Problem to work on ::
Recast the data below as a Markdown table with two columns, Row and Data line. Give each nonblank line its own numbered row, and leave out blank lines.

Records to process ::
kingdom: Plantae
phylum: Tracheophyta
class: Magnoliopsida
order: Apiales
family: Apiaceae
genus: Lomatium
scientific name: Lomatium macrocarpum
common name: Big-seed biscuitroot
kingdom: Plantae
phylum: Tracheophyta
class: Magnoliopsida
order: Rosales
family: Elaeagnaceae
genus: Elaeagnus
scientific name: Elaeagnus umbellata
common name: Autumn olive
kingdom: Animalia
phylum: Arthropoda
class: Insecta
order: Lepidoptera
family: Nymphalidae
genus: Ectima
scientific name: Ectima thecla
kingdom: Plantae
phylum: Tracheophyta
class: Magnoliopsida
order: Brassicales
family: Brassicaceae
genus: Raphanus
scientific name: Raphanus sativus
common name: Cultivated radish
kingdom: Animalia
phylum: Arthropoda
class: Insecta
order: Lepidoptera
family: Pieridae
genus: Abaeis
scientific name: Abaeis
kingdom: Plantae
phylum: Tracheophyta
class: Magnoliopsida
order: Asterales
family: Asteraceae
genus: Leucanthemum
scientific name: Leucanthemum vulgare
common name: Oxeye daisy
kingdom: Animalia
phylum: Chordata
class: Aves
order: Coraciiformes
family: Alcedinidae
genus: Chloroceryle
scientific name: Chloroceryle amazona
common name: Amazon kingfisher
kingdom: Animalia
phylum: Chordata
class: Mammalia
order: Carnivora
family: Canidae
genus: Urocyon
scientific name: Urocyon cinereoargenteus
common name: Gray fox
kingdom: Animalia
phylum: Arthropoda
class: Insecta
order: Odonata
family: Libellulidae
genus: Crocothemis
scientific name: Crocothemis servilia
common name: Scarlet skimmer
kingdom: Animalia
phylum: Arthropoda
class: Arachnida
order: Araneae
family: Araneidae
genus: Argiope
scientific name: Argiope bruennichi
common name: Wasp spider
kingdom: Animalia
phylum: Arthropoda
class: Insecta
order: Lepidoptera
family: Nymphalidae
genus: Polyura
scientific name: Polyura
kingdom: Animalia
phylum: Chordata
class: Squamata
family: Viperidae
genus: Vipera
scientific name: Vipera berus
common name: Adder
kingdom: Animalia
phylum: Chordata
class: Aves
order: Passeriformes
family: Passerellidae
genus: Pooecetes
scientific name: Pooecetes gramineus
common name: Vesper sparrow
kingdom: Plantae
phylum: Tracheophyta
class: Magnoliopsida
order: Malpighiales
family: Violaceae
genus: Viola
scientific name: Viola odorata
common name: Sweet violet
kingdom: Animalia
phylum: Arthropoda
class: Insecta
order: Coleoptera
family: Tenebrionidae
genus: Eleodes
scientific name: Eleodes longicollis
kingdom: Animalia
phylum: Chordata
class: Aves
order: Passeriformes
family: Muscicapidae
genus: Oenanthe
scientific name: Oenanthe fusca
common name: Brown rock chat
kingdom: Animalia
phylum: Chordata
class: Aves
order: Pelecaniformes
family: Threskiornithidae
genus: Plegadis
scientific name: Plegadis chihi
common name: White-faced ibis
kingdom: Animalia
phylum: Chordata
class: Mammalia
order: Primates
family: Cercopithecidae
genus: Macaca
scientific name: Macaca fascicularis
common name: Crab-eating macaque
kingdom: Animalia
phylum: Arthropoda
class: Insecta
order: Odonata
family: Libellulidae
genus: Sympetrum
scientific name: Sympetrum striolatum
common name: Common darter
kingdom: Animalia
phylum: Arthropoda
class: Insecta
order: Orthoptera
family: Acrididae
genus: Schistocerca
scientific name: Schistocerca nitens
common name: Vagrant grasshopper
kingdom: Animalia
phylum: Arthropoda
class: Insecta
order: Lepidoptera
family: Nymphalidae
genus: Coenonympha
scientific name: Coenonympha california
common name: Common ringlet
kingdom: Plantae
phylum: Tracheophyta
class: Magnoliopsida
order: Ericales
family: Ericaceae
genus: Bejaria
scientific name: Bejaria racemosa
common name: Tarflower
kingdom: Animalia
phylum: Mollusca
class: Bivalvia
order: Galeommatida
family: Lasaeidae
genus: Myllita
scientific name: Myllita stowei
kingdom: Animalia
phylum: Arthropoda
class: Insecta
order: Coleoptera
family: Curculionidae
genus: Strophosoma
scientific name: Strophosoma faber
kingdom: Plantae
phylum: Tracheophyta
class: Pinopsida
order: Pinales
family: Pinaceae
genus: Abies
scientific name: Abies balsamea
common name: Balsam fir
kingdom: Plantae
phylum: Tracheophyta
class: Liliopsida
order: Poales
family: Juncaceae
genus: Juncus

Output for this task ::
| Row | Data line |
|---|---|
| 1 | kingdom: Plantae |
| 2 | phylum: Tracheophyta |
| 3 | class: Magnoliopsida |
| 4 | order: Apiales |
| 5 | family: Apiaceae |
| 6 | genus: Lomatium |
| 7 | scientific name: Lomatium macrocarpum |
| 8 | common name: Big-seed biscuitroot |
| 9 | kingdom: Plantae |
| 10 | phylum: Tracheophyta |
| 11 | class: Magnoliopsida |
| 12 | order: Rosales |
| 13 | family: Elaeagnaceae |
| 14 | genus: Elaeagnus |
| 15 | scientific name: Elaeagnus umbellata |
| 16 | common name: Autumn olive |
| 17 | kingdom: Animalia |
| 18 | phylum: Arthropoda |
| 19 | class: Insecta |
| 20 | order: Lepidoptera |
| 21 | family: Nymphalidae |
| 22 | genus: Ectima |
| 23 | scientific name: Ectima thecla |
| 24 | kingdom: Plantae |
| 25 | phylum: Tracheophyta |
| 26 | class: Magnoliopsida |
| 27 | order: Brassicales |
| 28 | family: Brassicaceae |
| 29 | genus: Raphanus |
| 30 | scientific name: Raphanus sativus |
| 31 | common name: Cultivated radish |
| 32 | kingdom: Animalia |
| 33 | phylum: Arthropoda |
| 34 | class: Insecta |
| 35 | order: Lepidoptera |
| 36 | family: Pieridae |
| 37 | genus: Abaeis |
| 38 | scientific name: Abaeis |
| 39 | kingdom: Plantae |
| 40 | phylum: Tracheophyta |
| 41 | class: Magnoliopsida |
| 42 | order: Asterales |
| 43 | family: Asteraceae |
| 44 | genus: Leucanthemum |
| 45 | scientific name: Leucanthemum vulgare |
| 46 | common name: Oxeye daisy |
| 47 | kingdom: Animalia |
| 48 | phylum: Chordata |
| 49 | class: Aves |
| 50 | order: Coraciiformes |
| 51 | family: Alcedinidae |
| 52 | genus: Chloroceryle |
| 53 | scientific name: Chloroceryle amazona |
| 54 | common name: Amazon kingfisher |
| 55 | kingdom: Animalia |
| 56 | phylum: Chordata |
| 57 | class: Mammalia |
| 58 | order: Carnivora |
| 59 | family: Canidae |
| 60 | genus: Urocyon |
| 61 | scientific name: Urocyon cinereoargenteus |
| 62 | common name: Gray fox |
| 63 | kingdom: Animalia |
| 64 | phylum: Arthropoda |
| 65 | class: Insecta |
| 66 | order: Odonata |
| 67 | family: Libellulidae |
| 68 | genus: Crocothemis |
| 69 | scientific name: Crocothemis servilia |
| 70 | common name: Scarlet skimmer |
| 71 | kingdom: Animalia |
| 72 | phylum: Arthropoda |
| 73 | class: Arachnida |
| 74 | order: Araneae |
| 75 | family: Araneidae |
| 76 | genus: Argiope |
| 77 | scientific name: Argiope bruennichi |
| 78 | common name: Wasp spider |
| 79 | kingdom: Animalia |
| 80 | phylum: Arthropoda |
| 81 | class: Insecta |
| 82 | order: Lepidoptera |
| 83 | family: Nymphalidae |
| 84 | genus: Polyura |
| 85 | scientific name: Polyura |
| 86 | kingdom: Animalia |
| 87 | phylum: Chordata |
| 88 | class: Squamata |
| 89 | family: Viperidae |
| 90 | genus: Vipera |
| 91 | scientific name: Vipera berus |
| 92 | common name: Adder |
| 93 | kingdom: Animalia |
| 94 | phylum: Chordata |
| 95 | class: Aves |
| 96 | order: Passeriformes |
| 97 | family: Passerellidae |
| 98 | genus: Pooecetes |
| 99 | scientific name: Pooecetes gramineus |
| 100 | common name: Vesper sparrow |
| 101 | kingdom: Plantae |
| 102 | phylum: Tracheophyta |
| 103 | class: Magnoliopsida |
| 104 | order: Malpighiales |
| 105 | family: Violaceae |
| 106 | genus: Viola |
| 107 | scientific name: Viola odorata |
| 108 | common name: Sweet violet |
| 109 | kingdom: Animalia |
| 110 | phylum: Arthropoda |
| 111 | class: Insecta |
| 112 | order: Coleoptera |
| 113 | family: Tenebrionidae |
| 114 | genus: Eleodes |
| 115 | scientific name: Eleodes longicollis |
| 116 | kingdom: Animalia |
| 117 | phylum: Chordata |
| 118 | class: Aves |
| 119 | order: Passeriformes |
| 120 | family: Muscicapidae |
| 121 | genus: Oenanthe |
| 122 | scientific name: Oenanthe fusca |
| 123 | common name: Brown rock chat |
| 124 | kingdom: Animalia |
| 125 | phylum: Chordata |
| 126 | class: Aves |
| 127 | order: Pelecaniformes |
| 128 | family: Threskiornithidae |
| 129 | genus: Plegadis |
| 130 | scientific name: Plegadis chihi |
| 131 | common name: White-faced ibis |
| 132 | kingdom: Animalia |
| 133 | phylum: Chordata |
| 134 | class: Mammalia |
| 135 | order: Primates |
| 136 | family: Cercopithecidae |
| 137 | genus: Macaca |
| 138 | scientific name: Macaca fascicularis |
| 139 | common name: Crab-eating macaque |
| 140 | kingdom: Animalia |
| 141 | phylum: Arthropoda |
| 142 | class: Insecta |
| 143 | order: Odonata |
| 144 | family: Libellulidae |
| 145 | genus: Sympetrum |
| 146 | scientific name: Sympetrum striolatum |
| 147 | common name: Common darter |
| 148 | kingdom: Animalia |
| 149 | phylum: Arthropoda |
| 150 | class: Insecta |
| 151 | order: Orthoptera |
| 152 | family: Acrididae |
| 153 | genus: Schistocerca |
| 154 | scientific name: Schistocerca nitens |
| 155 | common name: Vagrant grasshopper |
| 156 | kingdom: Animalia |
| 157 | phylum: Arthropoda |
| 158 | class: Insecta |
| 159 | order: Lepidoptera |
| 160 | family: Nymphalidae |
| 161 | genus: Coenonympha |
| 162 | scientific name: Coenonympha california |
| 163 | common name: Common ringlet |
| 164 | kingdom: Plantae |
| 165 | phylum: Tracheophyta |
| 166 | class: Magnoliopsida |
| 167 | order: Ericales |
| 168 | family: Ericaceae |
| 169 | genus: Bejaria |
| 170 | scientific name: Bejaria racemosa |
| 171 | common name: Tarflower |
| 172 | kingdom: Animalia |
| 173 | phylum: Mollusca |
| 174 | class: Bivalvia |
| 175 | order: Galeommatida |
| 176 | family: Lasaeidae |
| 177 | genus: Myllita |
| 178 | scientific name: Myllita stowei |
| 179 | kingdom: Animalia |
| 180 | phylum: Arthropoda |
| 181 | class: Insecta |
| 182 | order: Coleoptera |
| 183 | family: Curculionidae |
| 184 | genus: Strophosoma |
| 185 | scientific name: Strophosoma faber |
| 186 | kingdom: Plantae |
| 187 | phylum: Tracheophyta |
| 188 | class: Pinopsida |
| 189 | order: Pinales |
| 190 | family: Pinaceae |
| 191 | genus: Abies |
| 192 | scientific name: Abies balsamea |
| 193 | common name: Balsam fir |
| 194 | kingdom: Plantae |
| 195 | phylum: Tracheophyta |
| 196 | class: Liliopsida |
| 197 | order: Poales |
| 198 | family: Juncaceae |
| 199 | genus: Juncus |